Supplied data: Begin

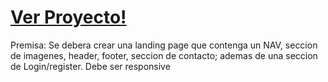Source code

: # <a href="https://figuras-valeon.vercel.app/" rel="nofollow">Ver Proyecto!</a>

Premisa:
Se debera crear una landing page que contenga un NAV, seccion de imagenes, header, footer, seccion de contacto; ademas de una seccion de Login/register. Debe ser responsive
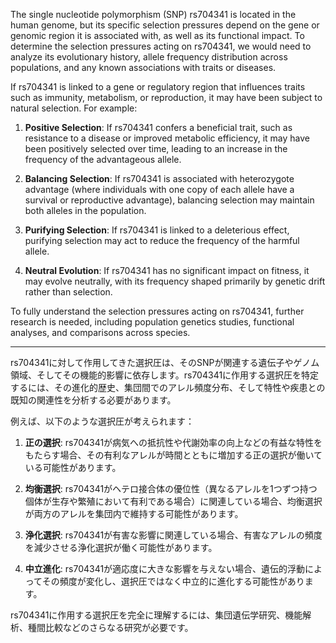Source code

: The single nucleotide polymorphism (SNP) rs704341 is located in the human genome, but its specific selection pressures depend on the gene or genomic region it is associated with, as well as its functional impact. To determine the selection pressures acting on rs704341, we would need to analyze its evolutionary history, allele frequency distribution across populations, and any known associations with traits or diseases.

If rs704341 is linked to a gene or regulatory region that influences traits such as immunity, metabolism, or reproduction, it may have been subject to natural selection. For example:

1. **Positive Selection**: If rs704341 confers a beneficial trait, such as resistance to a disease or improved metabolic efficiency, it may have been positively selected over time, leading to an increase in the frequency of the advantageous allele.

2. **Balancing Selection**: If rs704341 is associated with heterozygote advantage (where individuals with one copy of each allele have a survival or reproductive advantage), balancing selection may maintain both alleles in the population.

3. **Purifying Selection**: If rs704341 is linked to a deleterious effect, purifying selection may act to reduce the frequency of the harmful allele.

4. **Neutral Evolution**: If rs704341 has no significant impact on fitness, it may evolve neutrally, with its frequency shaped primarily by genetic drift rather than selection.

To fully understand the selection pressures acting on rs704341, further research is needed, including population genetics studies, functional analyses, and comparisons across species.

---

rs704341に対して作用してきた選択圧は、そのSNPが関連する遺伝子やゲノム領域、そしてその機能的影響に依存します。rs704341に作用する選択圧を特定するには、その進化的歴史、集団間でのアレル頻度分布、そして特性や疾患との既知の関連性を分析する必要があります。

例えば、以下のような選択圧が考えられます：

1. **正の選択**: rs704341が病気への抵抗性や代謝効率の向上などの有益な特性をもたらす場合、その有利なアレルが時間とともに増加する正の選択が働いている可能性があります。

2. **均衡選択**: rs704341がヘテロ接合体の優位性（異なるアレルを1つずつ持つ個体が生存や繁殖において有利である場合）に関連している場合、均衡選択が両方のアレルを集団内で維持する可能性があります。

3. **浄化選択**: rs704341が有害な影響に関連している場合、有害なアレルの頻度を減少させる浄化選択が働く可能性があります。

4. **中立進化**: rs704341が適応度に大きな影響を与えない場合、遺伝的浮動によってその頻度が変化し、選択圧ではなく中立的に進化する可能性があります。

rs704341に作用する選択圧を完全に理解するには、集団遺伝学研究、機能解析、種間比較などのさらなる研究が必要です。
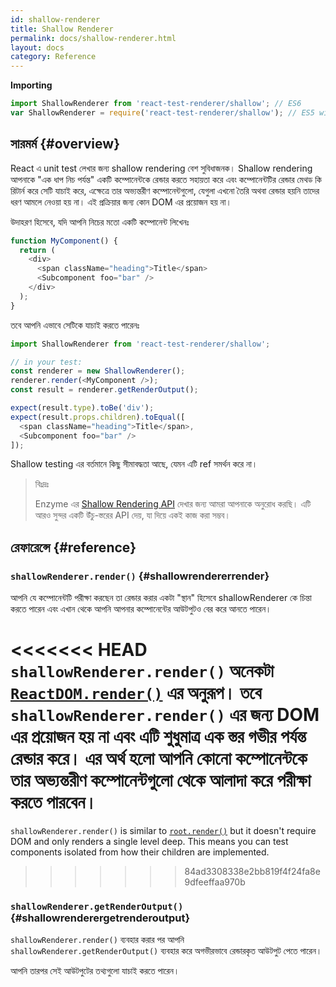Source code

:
 ```yaml
---
id: shallow-renderer
title: Shallow Renderer
permalink: docs/shallow-renderer.html
layout: docs
category: Reference
---
```


**Importing**

```javascript
import ShallowRenderer from 'react-test-renderer/shallow'; // ES6
var ShallowRenderer = require('react-test-renderer/shallow'); // ES5 with npm
```

## সারমর্ম {#overview}

React এ unit test লেখার জন্য shallow rendering বেশ সুবিধাজনক। Shallow rendering আপনাকে "এক ধাপ নিচ পর্যন্ত" একটি কম্পোনেন্টকে রেন্ডার করতে সহায়তা করে এবং কম্পোনেন্টটির রেন্ডার মেথড কি রিটার্ন করে সেটি যাচাই করে, এক্ষেত্রে তার অভ্যন্তরীণ কম্পোনেন্টগুলো, যেগুলা এখনো তৈরি অথবা রেন্ডার হয়নি তাদের ধরণ আমলে নেওয়া হয় না। এই প্রক্রিয়ার জন্য কোন DOM এর প্রয়োজন হয় না।

উদাহরণ হিসেবে, যদি আপনি নিচের মতো একটি কম্পোনেন্ট লিখেনঃ

```javascript
function MyComponent() {
  return (
    <div>
      <span className="heading">Title</span>
      <Subcomponent foo="bar" />
    </div>
  );
}
```

তবে আপনি এভাবে সেটিকে যাচাই করতে পারেনঃ 

```javascript
import ShallowRenderer from 'react-test-renderer/shallow';

// in your test:
const renderer = new ShallowRenderer();
renderer.render(<MyComponent />);
const result = renderer.getRenderOutput();

expect(result.type).toBe('div');
expect(result.props.children).toEqual([
  <span className="heading">Title</span>,
  <Subcomponent foo="bar" />
]);
```

Shallow testing এর বর্তমানে কিছু সীমাবদ্ধতা আছে, যেমন এটি ref সমর্থন করে না।

> বিঃদ্রঃ
>
> Enzyme এর [Shallow Rendering API](https://airbnb.io/enzyme/docs/api/shallow.html) দেখার জন্য আমরা আপনাকে অনুরোধ করছি। এটি আরও সুন্দর একটি উঁচু-স্তরের API দেয়, যা দিয়ে একই কাজ করা সম্ভব। 

## রেফারেন্সে {#reference}

### `shallowRenderer.render()` {#shallowrendererrender}

আপনি যে কম্পোনেন্টটি পরীক্ষা করছেন তা রেন্ডার করার একটা "স্থান" হিসেবে shallowRenderer কে চিন্তা করতে পারেন এবং এখান থেকে আপনি আপনার কম্পোনেন্টের আউটপুটও বের করে আনতে পারেন।

<<<<<<< HEAD
`shallowRenderer.render()` অনেকটা [`ReactDOM.render()`](/docs/react-dom.html#render) এর অনুরূপ। তবে `shallowRenderer.render()` এর জন্য DOM এর প্রয়োজন হয় না এবং এটি শুধুমাত্র এক স্তর গভীর পর্যন্ত রেন্ডার করে। এর অর্থ হলো আপনি কোনো কম্পোনেন্টকে তার অভ্যন্তরীণ কম্পোনেন্টগুলো থেকে আলাদা করে পরীক্ষা করতে পারবেন।
=======
`shallowRenderer.render()` is similar to [`root.render()`](/docs/react-dom-client.html#createroot) but it doesn't require DOM and only renders a single level deep. This means you can test components isolated from how their children are implemented.
>>>>>>> 84ad3308338e2bb819f4f24fa8e9dfeeffaa970b

### `shallowRenderer.getRenderOutput()` {#shallowrenderergetrenderoutput}

`shallowRenderer.render()` ব্যবহার করার পর আপনি `shallowRenderer.getRenderOutput()` ব্যবহার করে অগভীরভাবে রেন্ডারকৃত আউটপুট পেতে পারেন।

আপনি তারপর সেই আউটপুটের তথ্যগুলো যাচাই করতে পারেন।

Supplied data: End

Task item
The expected output is each entry given again word for word, with pictures dropped.

Solution below
Source code

: # <a href="https://figuras-valeon.vercel.app/" rel="nofollow">Ver Proyecto!</a>

Premisa:
Se debera crear una landing page que contenga un NAV, seccion de imagenes, header, footer, seccion de contacto; ademas de una seccion de Login/register. Debe ser responsive
Source code

: The single nucleotide polymorphism (SNP) rs704341 is located in the human genome, but its specific selection pressures depend on the gene or genomic region it is associated with, as well as its functional impact. To determine the selection pressures acting on rs704341, we would need to analyze its evolutionary history, allele frequency distribution across populations, and any known associations with traits or diseases.

If rs704341 is linked to a gene or regulatory region that influences traits such as immunity, metabolism, or reproduction, it may have been subject to natural selection. For example:

1. **Positive Selection**: If rs704341 confers a beneficial trait, such as resistance to a disease or improved metabolic efficiency, it may have been positively selected over time, leading to an increase in the frequency of the advantageous allele.

2. **Balancing Selection**: If rs704341 is associated with heterozygote advantage (where individuals with one copy of each allele have a survival or reproductive advantage), balancing selection may maintain both alleles in the population.

3. **Purifying Selection**: If rs704341 is linked to a deleterious effect, purifying selection may act to reduce the frequency of the harmful allele.

4. **Neutral Evolution**: If rs704341 has no significant impact on fitness, it may evolve neutrally, with its frequency shaped primarily by genetic drift rather than selection.

To fully understand the selection pressures acting on rs704341, further research is needed, including population genetics studies, functional analyses, and comparisons across species.

---

rs704341に対して作用してきた選択圧は、そのSNPが関連する遺伝子やゲノム領域、そしてその機能的影響に依存します。rs704341に作用する選択圧を特定するには、その進化的歴史、集団間でのアレル頻度分布、そして特性や疾患との既知の関連性を分析する必要があります。

例えば、以下のような選択圧が考えられます：

1. **正の選択**: rs704341が病気への抵抗性や代謝効率の向上などの有益な特性をもたらす場合、その有利なアレルが時間とともに増加する正の選択が働いている可能性があります。

2. **均衡選択**: rs704341がヘテロ接合体の優位性（異なるアレルを1つずつ持つ個体が生存や繁殖において有利である場合）に関連している場合、均衡選択が両方のアレルを集団内で維持する可能性があります。

3. **浄化選択**: rs704341が有害な影響に関連している場合、有害なアレルの頻度を減少させる浄化選択が働く可能性があります。

4. **中立進化**: rs704341が適応度に大きな影響を与えない場合、遺伝的浮動によってその頻度が変化し、選択圧ではなく中立的に進化する可能性があります。

rs704341に作用する選択圧を完全に理解するには、集団遺伝学研究、機能解析、種間比較などのさらなる研究が必要です。
Source code

:
 ```yaml
---
id: shallow-renderer
title: Shallow Renderer
permalink: docs/shallow-renderer.html
layout: docs
category: Reference
---
```


**Importing**

```javascript
import ShallowRenderer from 'react-test-renderer/shallow'; // ES6
var ShallowRenderer = require('react-test-renderer/shallow'); // ES5 with npm
```

## সারমর্ম {#overview}

React এ unit test লেখার জন্য shallow rendering বেশ সুবিধাজনক। Shallow rendering আপনাকে "এক ধাপ নিচ পর্যন্ত" একটি কম্পোনেন্টকে রেন্ডার করতে সহায়তা করে এবং কম্পোনেন্টটির রেন্ডার মেথড কি রিটার্ন করে সেটি যাচাই করে, এক্ষেত্রে তার অভ্যন্তরীণ কম্পোনেন্টগুলো, যেগুলা এখনো তৈরি অথবা রেন্ডার হয়নি তাদের ধরণ আমলে নেওয়া হয় না। এই প্রক্রিয়ার জন্য কোন DOM এর প্রয়োজন হয় না।

উদাহরণ হিসেবে, যদি আপনি নিচের মতো একটি কম্পোনেন্ট লিখেনঃ

```javascript
function MyComponent() {
  return (
    <div>
      <span className="heading">Title</span>
      <Subcomponent foo="bar" />
    </div>
  );
}
```

তবে আপনি এভাবে সেটিকে যাচাই করতে পারেনঃ 

```javascript
import ShallowRenderer from 'react-test-renderer/shallow';

// in your test:
const renderer = new ShallowRenderer();
renderer.render(<MyComponent />);
const result = renderer.getRenderOutput();

expect(result.type).toBe('div');
expect(result.props.children).toEqual([
  <span className="heading">Title</span>,
  <Subcomponent foo="bar" />
]);
```

Shallow testing এর বর্তমানে কিছু সীমাবদ্ধতা আছে, যেমন এটি ref সমর্থন করে না।

> বিঃদ্রঃ
>
> Enzyme এর [Shallow Rendering API](https://airbnb.io/enzyme/docs/api/shallow.html) দেখার জন্য আমরা আপনাকে অনুরোধ করছি। এটি আরও সুন্দর একটি উঁচু-স্তরের API দেয়, যা দিয়ে একই কাজ করা সম্ভব। 

## রেফারেন্সে {#reference}

### `shallowRenderer.render()` {#shallowrendererrender}

আপনি যে কম্পোনেন্টটি পরীক্ষা করছেন তা রেন্ডার করার একটা "স্থান" হিসেবে shallowRenderer কে চিন্তা করতে পারেন এবং এখান থেকে আপনি আপনার কম্পোনেন্টের আউটপুটও বের করে আনতে পারেন।

<<<<<<< HEAD
`shallowRenderer.render()` অনেকটা [`ReactDOM.render()`](/docs/react-dom.html#render) এর অনুরূপ। তবে `shallowRenderer.render()` এর জন্য DOM এর প্রয়োজন হয় না এবং এটি শুধুমাত্র এক স্তর গভীর পর্যন্ত রেন্ডার করে। এর অর্থ হলো আপনি কোনো কম্পোনেন্টকে তার অভ্যন্তরীণ কম্পোনেন্টগুলো থেকে আলাদা করে পরীক্ষা করতে পারবেন।
=======
`shallowRenderer.render()` is similar to [`root.render()`](/docs/react-dom-client.html#createroot) but it doesn't require DOM and only renders a single level deep. This means you can test components isolated from how their children are implemented.
>>>>>>> 84ad3308338e2bb819f4f24fa8e9dfeeffaa970b

### `shallowRenderer.getRenderOutput()` {#shallowrenderergetrenderoutput}

`shallowRenderer.render()` ব্যবহার করার পর আপনি `shallowRenderer.getRenderOutput()` ব্যবহার করে অগভীরভাবে রেন্ডারকৃত আউটপুট পেতে পারেন।

আপনি তারপর সেই আউটপুটের তথ্যগুলো যাচাই করতে পারেন।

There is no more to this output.